# Recoil Happens.



## Bob Wright (May 10, 2006)

Under the General Semi-Auto Forum, the question is posed "How does bullet weight affect recoil?" My contention is that it is the ratio of gun weight/bullet weight that affects recoil, with velocity increase a secondary factor.

Try this: Fire a +P .38 Special, 158 gr. JHP round in an L-framed Smith and Wesson. Then fire the same type of ammunition in a lightweight J-Framed revolver. The little lightweight will react more violently.

Now, fire a 158gr. .38 Special round in the L-Framed gun, and follow with a 158 gr. .357 Magnum round. There is a noticable difference in recoil.

Finally, fire a 110gr. .357 Magnum round followed by a 158gr. .357 Magnum round in the L-Frame. Again, noticable difference.

Not a scientific test, to be sure. But it has led me to believe that increasing bullet weight affects recoil more than increasing velocity.
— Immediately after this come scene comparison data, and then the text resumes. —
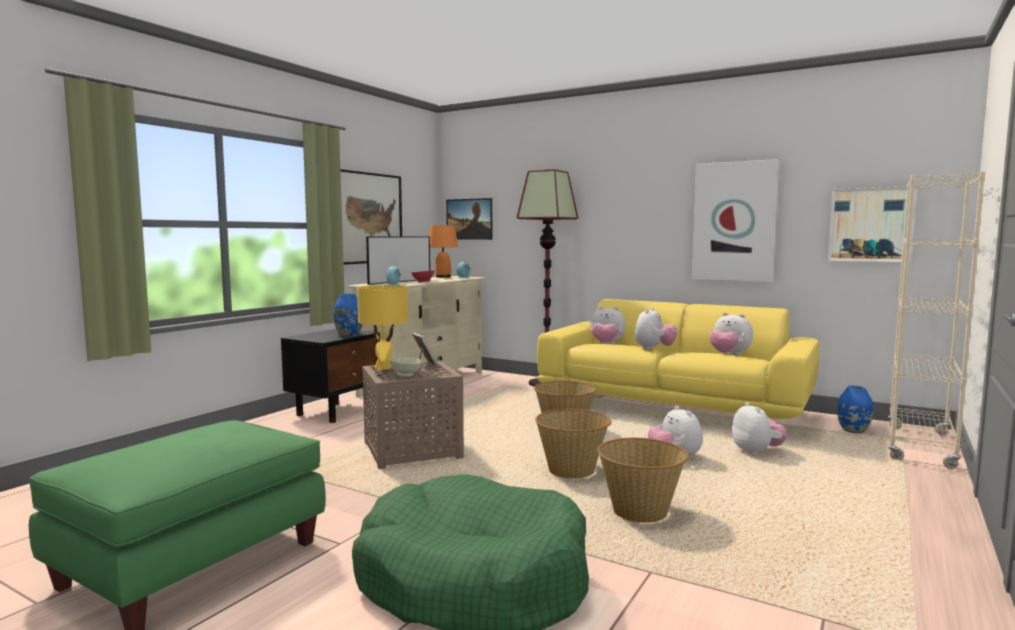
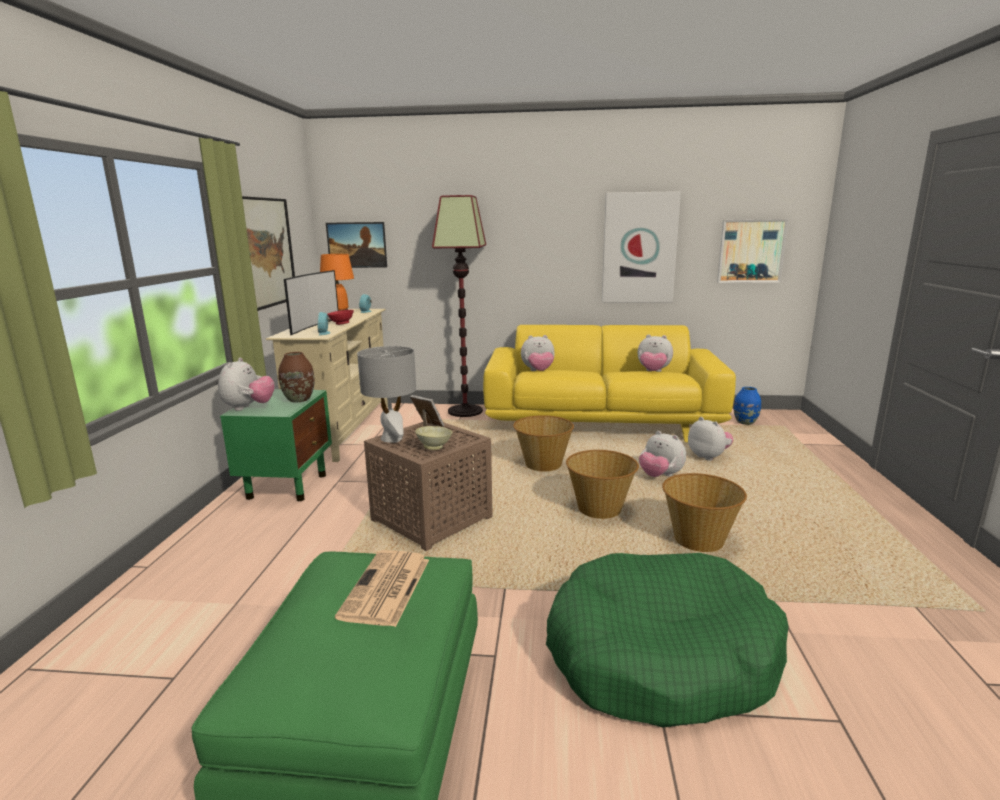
camera: 25 degrees left, 10 degrees up
black nightstand [281,329,380,423] -> green nightstand [220,389,332,501]
blue vase [333,294,362,337] -> brown vase [278,352,315,403]
yellow table lamp [357,285,408,370] -> grey table lamp [357,346,416,443]
plush toy [635,308,677,350] -> plush toy moved to [218,358,275,411]
beige bookcase [888,172,985,469] -> none
none -> newspaper [335,550,429,627]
Make of that what you will.

Bob Wright


----------



## falshman70 (Jul 13, 2006)

I think you make a good point, Bob. I recently shot some high velocity frangible rounds out of my S&W 686 - a very light bullet (I don't know the actual weight) and there was noticeably less recoil than with the Remington JHPs I had been shooting.


----------